The "coalition" that held the media event on February 19 is made up of members of former CTU President Marilyn Stewart's United Progressive Caucus; the Pro Active Chicago Teachers Caucus, whose leaders ran CTU until 2004; and "independent union members", according to its press statements.

Members of the "coalition" slate told reporters that many teachers and other union members weren't in favor of the contract negotiated by the Lewis team during the seven-day strike in September, but only voted for it to get back to the classroom. Saunders-Wolffe and Ochoa at the time were part of the union's negotiating team, the so-called "big bargaining team" assembled by Karen Lewis and the union's officers for the first time in union history.

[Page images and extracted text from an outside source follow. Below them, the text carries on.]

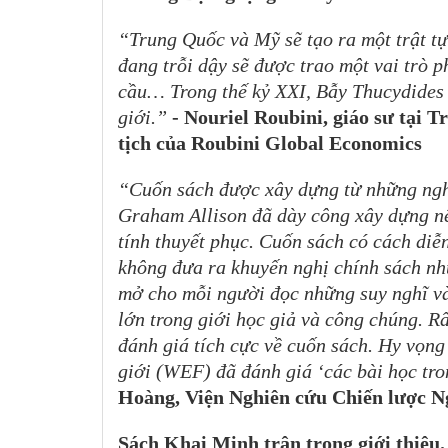
“Trung Quốc và Mỹ sẽ tạo ra một trật t
đang trỗi dậy sẽ được trao một vai trò p
cầu… Trong thế kỷ XXI, Bẫy Thucydides 
giới.”
- Nouriel Roubini, giáo sư tại
tịch của Roubini Global Economics
“Cuốn sách được xây dựng từ những ngh
Graham Allison đã dày công xây dựng nê
tính thuyết phục. Cuốn sách có cách diễ
không đưa ra khuyến nghị chính sách nh
mở cho mỗi người đọc những suy nghĩ và
lớn trong giới học giả và công chúng. Rấ
đánh giá tích cực về cuốn sách. Hy vọn
giới (WEF) đã đánh giá ‘các bài học tro
Hoàng, Viện Nghiên cứu Chiến lược Ng
Sách Khai Minh trân trọng giới thiệu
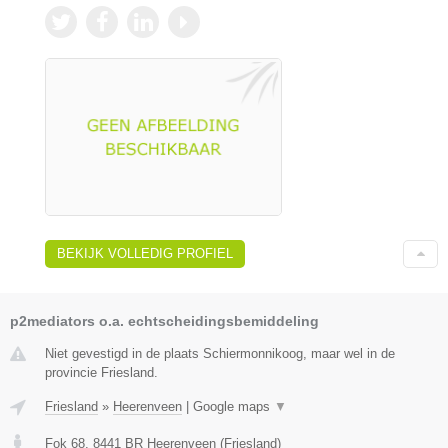
BEKIJK VOLLEDIG PROFIEL
p2mediators o.a. echtscheidingsbemiddeling
Niet gevestigd in de plaats Schiermonnikoog, maar wel in de
provincie Friesland.
Friesland
»
Heerenveen
|
Google maps
▼
Fok 68
,
8441 BR
Heerenveen
(
Friesland
)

The "big bargaining team" was present for most of the key negotiations during the summer and strike so that the union's four officers and attorneys had access to the direct rank-and-file experience of the members. The "big bargaining team" was assembled with Lewis and the union's officers on the night of September 9, 2012, when Lewis announced that negotiations had failed to reach a contract and that the first CTU strike in 25 years would begin at midnight that night.

The CORE leadership was elected in June 2010 following a victory in a runoff election against Marilyn Stewart's United Progressive Caucus. The June 2010 voting took place after a five-way race failed to result in a clear victory for most elected officials in a May voting. CORE had previously been organizing for several years against the school closings and other radical changes in the schools (including "turnarounds") and organizing during the years former Mayor Richard M. Daley was pursuing "Renaissance 2010."

CORE's 2010 platform opposed the privatization of public schools and the aggressive education reform efforts pushed by former CPS chief Arne Duncan, who is now the U.S. secretary of education.

Contrary to some press reports, the victory of CORE in the June 2010 runoff was decisive. When the votes were finally counted, Lewis and her fellow officers had won more than 60 percent of the votes. [Full disclosure. This reporter was the CORE election observer during both the first vote in May 2010 and in the runoff in June 2010 and serves as an active member of CORE].